CH: On the judgement of creativity, you suggested that we may need new vocabulary to acknowledge “creative” outputs that are different from ours. Do you think the contemporary debates around AI-generated art are ultimately disputes about the works themselves, or about the adequacy of human-centered categories for recognizing and evaluating cultural production?
PB: This is an excellent but complex question, and I feel like it needs a philosopher of aesthetics to do it justice! I’ll say this much: at this point, I think the debates generally are about the work itself, because it is usually not very good. AI-generated rock and pop music is horrible – not because it is unlistenable (which used to be the case) but because it is so utterly predictable. I have played in several rock bands (amongst other sorts of music), and AI rock makes me blush with shame because it shows what terrible clichés emerge from this averaging of all of rock. It’s literally music-by-numbers, lacking even the slightest spark of originality (and that, of course, by design). I think the same is true for AI-generated classical music, visual art, etc. AI prose fiction is typically dreary drivel, and equally hackneyed. I daresay it will get better, but I do wonder by how much.
But this doesn’t mean that I reject any creative uses of AI. I was intrigued by the way the Iamus AI music system was being used – this was before LLMs, and it used a kind of evolutionary algorithm that didn’t rely on plagiarism. One composer I spoke to was using it as a source of little nuggets of ideas that he would then develop. This seems legitimate to me, and indeed entirely comparable to the way I will sometimes hear a song and say to myself “I can use a bit of that, but in a way that the source will be unrecognizable.” That, I think, is how human creativity has always worked.
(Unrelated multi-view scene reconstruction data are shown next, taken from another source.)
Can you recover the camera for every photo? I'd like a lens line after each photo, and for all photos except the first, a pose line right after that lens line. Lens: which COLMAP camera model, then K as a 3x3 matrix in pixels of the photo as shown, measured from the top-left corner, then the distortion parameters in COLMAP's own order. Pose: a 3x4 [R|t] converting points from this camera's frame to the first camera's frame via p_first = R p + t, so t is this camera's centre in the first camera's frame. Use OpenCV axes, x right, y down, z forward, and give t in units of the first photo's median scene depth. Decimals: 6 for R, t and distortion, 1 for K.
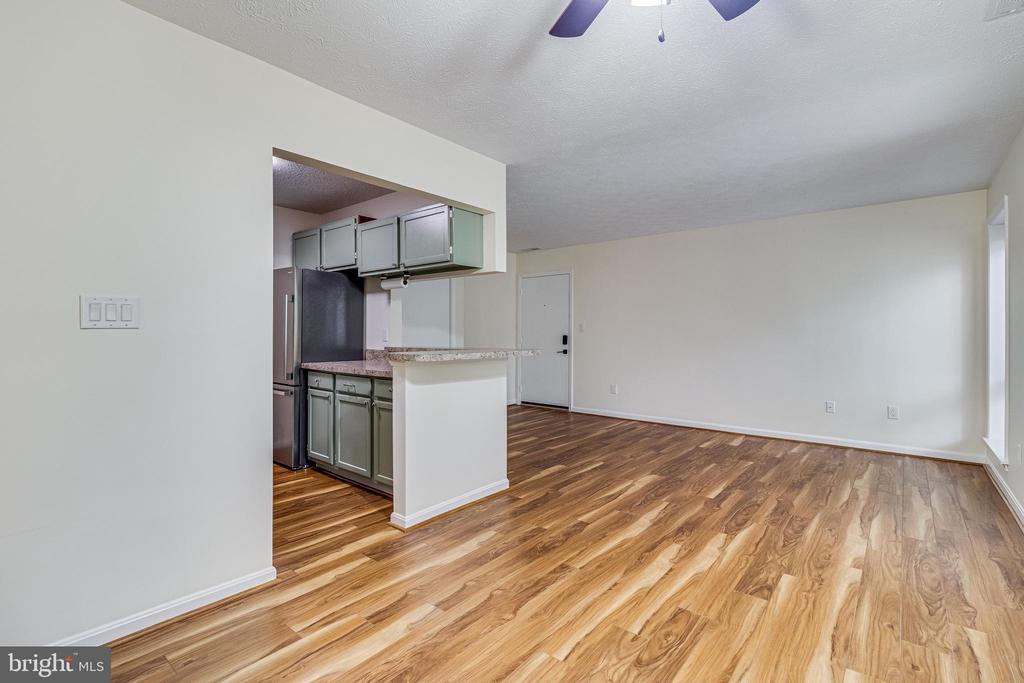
lens RADIAL K [[474.1, 0, 509.2], [0, 474.1, 334.1], [0, 0, 1]] dist [0.003327, 0.000605]
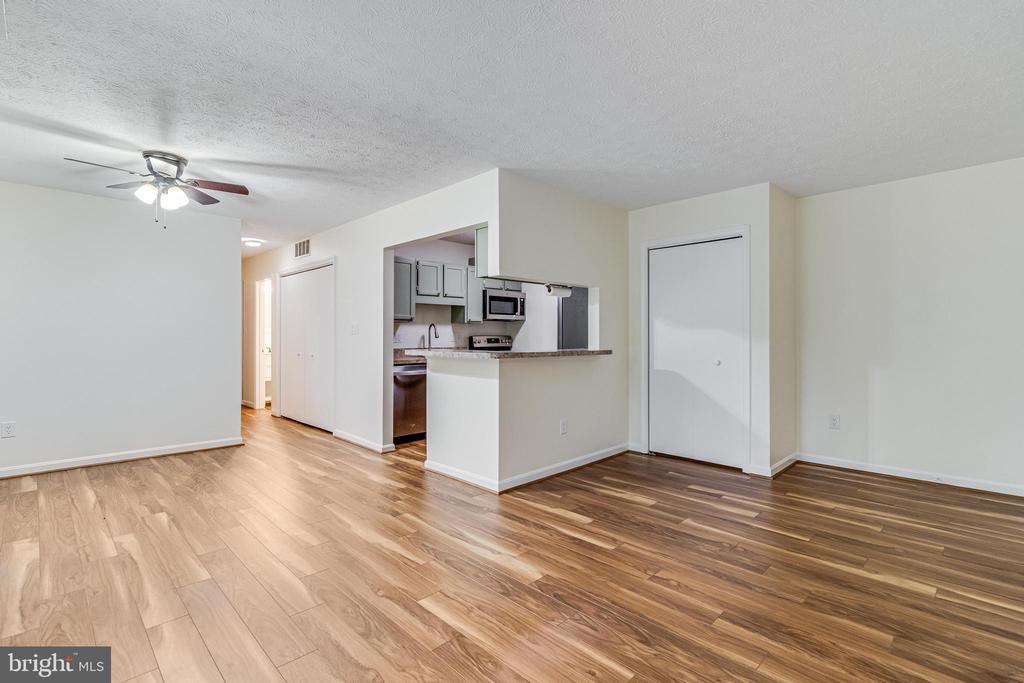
lens RADIAL K [[474.1, 0, 512.0], [0, 474.1, 339.6], [0, 0, 1]] dist [0.003327, 0.000605]
pose [[-0.093695, 0.007937, -0.995569, 1.336083], [-0.002878, 0.999962, 0.008242, -0.003682], [0.995597, 0.003638, -0.093669, 1.523632]]
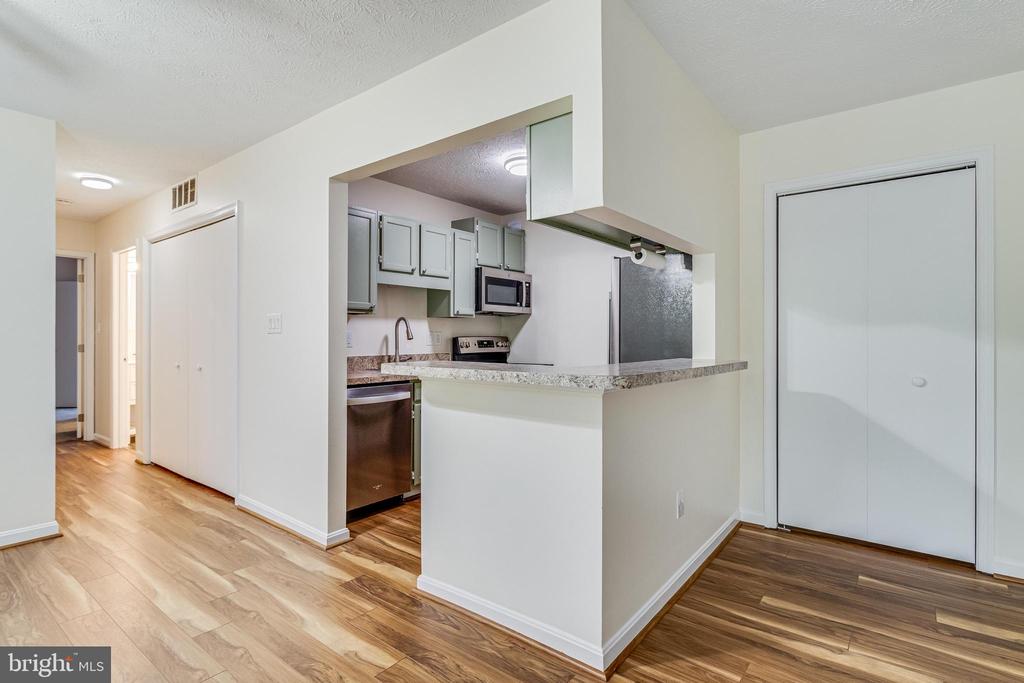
lens RADIAL K [[509.3, 0, 512.5], [0, 509.3, 340.8], [0, 0, 1]] dist [0.006474, -0.002907]
pose [[0.030341, 0.007003, -0.999515, 0.664485], [-0.003725, 0.999969, 0.006893, 0.000087], [0.999533, 0.003514, 0.030366, 1.217673]]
“AI ‘music’ ought to remind us that we play a real and even creative role in the musical experience: we’re not just passive recipients.”
CH: "Machine Minds" appeared in The Book of Minds in 2022, before LLMs entered widespread public use and the rapid acceleration of contemporary AI discourse. What, if anything, would you revise or add to the chapter? Do you think the field is still asking the questions the chapter opened with, or have those questions been quietly displaced by others?
PB: I would now need to revise that chapter substantially! But what I’ve said above gives a fair indication of some of the things I’d now need to discuss. I think, for example, that it has become much more challenging to think clearly about the nature of what “machine minds” might be like – we have even more reason to believe that such minds, if they ever truly warrant that term, could work very differently from ours. And there is now much more discussion of what distinctions exist between our minds and the way today’s AI works. One of the things that concerns me most is how we are being encouraged to elide those differences – and not because AI is getting more human-like, but because we are being repeatedly told, sometimes by AI experts, that after all our minds don’t work so differently from LLMs. Well, they really do – and we forget that at our peril.
This conversation is part of Axis of Culture’s Summer 2026 issue exploring how recent developments in artificial intelligence are reshaping our worldviews, and how we understand minds, cognition, and cultural production.Chennie Huang is the Founder of Axis of Culture.